Сергей Гринкевич пишет, что "по воспоминаниям Александра Шатрабаева, уроженца Копчика, вогульский пень был пустотелым и существовал обычай писать на кусочках бересты или бумаги записки с просьбами и в своей собственной шапке забрасывать эти записки в дупло, идущее сверху: если забросишь, то просьба исполнится".

Древесная ветвь - вместилище души (Дж. Фрэзер). Русские люди на вологодской речке Шаршеньге поклоняются соснам. У финно-угорских племён дерево является посредником между людьми и миром ушедших предков. Карелы исповедовались дереву. Верх-вычегодские коми приносили ель на исповедь умирающему колдуну.
Ель - священное дерево нижнего мира.

Манси, как правило, поклонялись лиственницам. Дерево связывает нижний мир с подземным Зверем Мамонтом и верхний мир. На вершине огромной лиственницы, по преданиям манси, находится гнездо Карсов, царственных птиц (пара – солнце и луна).

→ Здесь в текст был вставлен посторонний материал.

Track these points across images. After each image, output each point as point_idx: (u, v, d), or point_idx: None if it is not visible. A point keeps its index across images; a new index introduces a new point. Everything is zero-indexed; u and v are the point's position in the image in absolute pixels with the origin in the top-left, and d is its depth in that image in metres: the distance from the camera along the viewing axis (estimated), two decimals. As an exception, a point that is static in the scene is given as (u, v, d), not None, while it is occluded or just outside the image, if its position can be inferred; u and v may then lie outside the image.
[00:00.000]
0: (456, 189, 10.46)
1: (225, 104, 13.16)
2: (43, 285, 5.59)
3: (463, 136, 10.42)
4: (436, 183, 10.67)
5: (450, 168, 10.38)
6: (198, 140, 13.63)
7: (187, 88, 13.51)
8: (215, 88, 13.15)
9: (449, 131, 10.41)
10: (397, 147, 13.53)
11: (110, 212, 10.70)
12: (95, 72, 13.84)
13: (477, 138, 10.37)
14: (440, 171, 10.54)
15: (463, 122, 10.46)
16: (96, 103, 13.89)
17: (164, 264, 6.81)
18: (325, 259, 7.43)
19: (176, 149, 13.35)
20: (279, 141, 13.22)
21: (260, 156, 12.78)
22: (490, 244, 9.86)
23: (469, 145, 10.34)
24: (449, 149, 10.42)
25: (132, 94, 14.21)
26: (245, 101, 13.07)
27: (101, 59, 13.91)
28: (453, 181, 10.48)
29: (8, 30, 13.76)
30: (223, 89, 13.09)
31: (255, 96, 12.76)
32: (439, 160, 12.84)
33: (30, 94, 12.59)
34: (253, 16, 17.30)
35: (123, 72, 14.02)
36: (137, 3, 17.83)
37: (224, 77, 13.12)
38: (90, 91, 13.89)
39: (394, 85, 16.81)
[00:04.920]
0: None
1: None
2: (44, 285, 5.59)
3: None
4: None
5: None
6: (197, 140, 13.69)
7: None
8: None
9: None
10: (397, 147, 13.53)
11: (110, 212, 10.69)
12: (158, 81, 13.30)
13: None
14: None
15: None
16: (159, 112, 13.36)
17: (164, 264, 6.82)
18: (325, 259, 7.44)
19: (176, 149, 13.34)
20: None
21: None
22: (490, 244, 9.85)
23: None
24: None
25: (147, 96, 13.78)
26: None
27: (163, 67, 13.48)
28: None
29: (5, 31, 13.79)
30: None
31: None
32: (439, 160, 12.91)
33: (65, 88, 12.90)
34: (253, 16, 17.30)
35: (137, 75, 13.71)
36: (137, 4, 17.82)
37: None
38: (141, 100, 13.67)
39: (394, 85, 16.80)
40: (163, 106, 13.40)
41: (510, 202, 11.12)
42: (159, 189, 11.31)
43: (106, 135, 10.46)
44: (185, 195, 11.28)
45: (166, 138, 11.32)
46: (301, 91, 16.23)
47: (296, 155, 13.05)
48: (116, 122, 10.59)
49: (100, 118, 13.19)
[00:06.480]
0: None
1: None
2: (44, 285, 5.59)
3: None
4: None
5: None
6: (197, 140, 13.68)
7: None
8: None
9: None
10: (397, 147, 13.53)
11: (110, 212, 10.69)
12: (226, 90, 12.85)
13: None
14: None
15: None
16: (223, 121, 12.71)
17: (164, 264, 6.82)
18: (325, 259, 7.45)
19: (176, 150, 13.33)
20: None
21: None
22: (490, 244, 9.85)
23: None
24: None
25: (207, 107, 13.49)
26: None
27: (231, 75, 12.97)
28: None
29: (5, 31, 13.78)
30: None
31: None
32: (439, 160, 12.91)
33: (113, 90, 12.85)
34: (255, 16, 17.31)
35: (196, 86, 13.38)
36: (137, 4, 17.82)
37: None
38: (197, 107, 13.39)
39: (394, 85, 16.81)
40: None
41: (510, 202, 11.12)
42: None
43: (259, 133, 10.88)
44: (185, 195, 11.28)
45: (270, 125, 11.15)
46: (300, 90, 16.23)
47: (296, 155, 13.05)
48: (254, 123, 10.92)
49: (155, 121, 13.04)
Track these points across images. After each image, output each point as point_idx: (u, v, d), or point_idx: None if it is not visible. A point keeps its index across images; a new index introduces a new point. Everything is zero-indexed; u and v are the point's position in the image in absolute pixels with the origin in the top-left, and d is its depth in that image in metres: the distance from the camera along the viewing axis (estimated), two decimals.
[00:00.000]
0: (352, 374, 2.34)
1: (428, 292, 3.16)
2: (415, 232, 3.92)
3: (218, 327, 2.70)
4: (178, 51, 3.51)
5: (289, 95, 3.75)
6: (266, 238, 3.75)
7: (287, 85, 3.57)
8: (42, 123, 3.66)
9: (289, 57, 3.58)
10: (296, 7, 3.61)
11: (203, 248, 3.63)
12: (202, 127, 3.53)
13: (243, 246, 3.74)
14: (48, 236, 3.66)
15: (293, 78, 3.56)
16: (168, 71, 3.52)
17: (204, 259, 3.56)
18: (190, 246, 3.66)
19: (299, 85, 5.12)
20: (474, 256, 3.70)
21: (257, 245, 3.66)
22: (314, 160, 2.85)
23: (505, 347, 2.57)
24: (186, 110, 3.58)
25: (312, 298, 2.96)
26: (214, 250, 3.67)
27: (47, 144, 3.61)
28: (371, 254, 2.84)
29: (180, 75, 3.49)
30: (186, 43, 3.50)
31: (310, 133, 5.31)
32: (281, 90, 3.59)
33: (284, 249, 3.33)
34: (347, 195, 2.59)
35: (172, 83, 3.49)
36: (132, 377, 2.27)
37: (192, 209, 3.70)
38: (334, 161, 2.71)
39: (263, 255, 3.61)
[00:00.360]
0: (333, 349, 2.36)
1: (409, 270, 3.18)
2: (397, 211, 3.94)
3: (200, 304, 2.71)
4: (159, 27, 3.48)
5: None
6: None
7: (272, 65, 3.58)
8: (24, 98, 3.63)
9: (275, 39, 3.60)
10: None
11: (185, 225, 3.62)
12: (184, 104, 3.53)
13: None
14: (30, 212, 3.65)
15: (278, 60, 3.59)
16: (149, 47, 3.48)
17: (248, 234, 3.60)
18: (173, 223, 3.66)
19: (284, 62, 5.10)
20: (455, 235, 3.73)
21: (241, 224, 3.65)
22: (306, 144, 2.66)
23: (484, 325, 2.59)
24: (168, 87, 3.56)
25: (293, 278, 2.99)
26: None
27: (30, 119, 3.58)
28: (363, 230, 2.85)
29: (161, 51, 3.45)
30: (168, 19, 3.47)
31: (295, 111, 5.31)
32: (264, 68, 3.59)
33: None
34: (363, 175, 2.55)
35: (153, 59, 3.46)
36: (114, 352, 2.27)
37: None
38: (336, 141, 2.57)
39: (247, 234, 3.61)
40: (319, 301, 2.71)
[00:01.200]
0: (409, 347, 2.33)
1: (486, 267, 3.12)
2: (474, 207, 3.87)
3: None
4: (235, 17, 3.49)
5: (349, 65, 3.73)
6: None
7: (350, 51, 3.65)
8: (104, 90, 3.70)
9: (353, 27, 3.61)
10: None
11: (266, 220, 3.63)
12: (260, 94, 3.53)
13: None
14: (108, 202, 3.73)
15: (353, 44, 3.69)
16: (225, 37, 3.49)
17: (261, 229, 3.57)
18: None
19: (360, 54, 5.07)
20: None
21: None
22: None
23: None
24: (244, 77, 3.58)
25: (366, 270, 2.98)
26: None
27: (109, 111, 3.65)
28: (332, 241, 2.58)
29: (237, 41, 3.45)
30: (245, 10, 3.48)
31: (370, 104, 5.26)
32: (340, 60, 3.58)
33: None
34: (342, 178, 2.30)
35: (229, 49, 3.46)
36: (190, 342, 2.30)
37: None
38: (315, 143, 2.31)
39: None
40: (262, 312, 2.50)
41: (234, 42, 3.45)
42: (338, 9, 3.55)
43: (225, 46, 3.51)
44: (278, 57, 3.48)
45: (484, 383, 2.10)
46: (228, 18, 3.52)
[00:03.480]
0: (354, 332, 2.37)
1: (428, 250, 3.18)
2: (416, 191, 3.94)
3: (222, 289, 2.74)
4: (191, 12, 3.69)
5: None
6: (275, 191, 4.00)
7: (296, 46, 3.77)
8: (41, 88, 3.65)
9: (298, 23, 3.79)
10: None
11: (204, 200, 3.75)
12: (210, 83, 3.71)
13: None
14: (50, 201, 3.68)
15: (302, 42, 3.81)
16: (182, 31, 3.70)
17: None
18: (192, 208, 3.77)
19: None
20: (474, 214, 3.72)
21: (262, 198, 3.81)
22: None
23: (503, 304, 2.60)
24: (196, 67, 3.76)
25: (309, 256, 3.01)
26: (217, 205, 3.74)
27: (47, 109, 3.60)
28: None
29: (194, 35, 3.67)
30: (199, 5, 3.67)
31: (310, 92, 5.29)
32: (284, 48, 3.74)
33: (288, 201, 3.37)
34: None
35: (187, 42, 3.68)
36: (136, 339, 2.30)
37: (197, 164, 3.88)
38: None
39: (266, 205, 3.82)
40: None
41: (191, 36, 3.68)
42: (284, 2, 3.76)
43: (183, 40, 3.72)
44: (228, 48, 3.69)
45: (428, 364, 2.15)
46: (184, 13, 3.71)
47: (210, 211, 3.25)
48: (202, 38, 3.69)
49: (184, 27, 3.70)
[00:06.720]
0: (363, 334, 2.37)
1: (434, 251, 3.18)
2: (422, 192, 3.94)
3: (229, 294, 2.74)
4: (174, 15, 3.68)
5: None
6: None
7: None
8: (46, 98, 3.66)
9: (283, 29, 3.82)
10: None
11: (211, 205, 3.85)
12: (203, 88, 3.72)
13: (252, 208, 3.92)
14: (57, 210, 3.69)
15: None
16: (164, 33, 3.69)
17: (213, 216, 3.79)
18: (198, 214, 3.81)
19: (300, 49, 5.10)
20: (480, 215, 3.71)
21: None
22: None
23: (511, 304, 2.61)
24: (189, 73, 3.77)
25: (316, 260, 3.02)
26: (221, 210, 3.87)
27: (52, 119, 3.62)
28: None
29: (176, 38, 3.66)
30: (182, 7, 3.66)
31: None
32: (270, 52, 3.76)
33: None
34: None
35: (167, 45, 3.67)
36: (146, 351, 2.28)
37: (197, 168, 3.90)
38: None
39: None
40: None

Я прислонился к могучей древней лиственнице и обнял её. По сравнению с моей жизнью, она – вечная!

Справа пришла серебрянская дорога – не сворачивали, как дед наказывал. Шли на запад. За километр до бывшей деревни появилась развилка – правая дорога уходила к реке Чувашке. В этом месте были следы лося, крупного быка. Сразу за ними были следы медведицы, затем поодаль – волка. Судя по следам, была погоня, и лось ушёл на Чувашку. Да, Она была недовольна...

Дорога пошла на спуск, Дунина гора пропустила нас. Действительно, внизу у края дороги показалось деревенское кладбище. На нас смотрели ясные лица красноармейцев в будёновках, мужчин, женщин. Лазарьковы, Пуповы, Шатрабаевы, Кучумовы…
Видно было, что некоторые могилы навещают, подновляют.

Царь-лес неожиданно распахнулся, и мы оказались на широком приволье. Здесь была деревня Копчик. От неё остались большие луговины на обоих берегах Чусовой. Какое красивое место!

Цветущий горный луг был окаймлён Дуниной горой. Он высоким берегом подходил к Реке Теснин. Кажется, можно на коне перелететь сразу на левый берег!

Дорога на Коноваловку была еле заметна в высокой траве. Белым ковром волновалась таволга.

Когда-то здесь рождались и крестились, венчались и умирали, пахали поля и рубили избы, баловали детей. Всё поросло быльём.
Река Времени унесла с собой бывшую вогульскую деревню.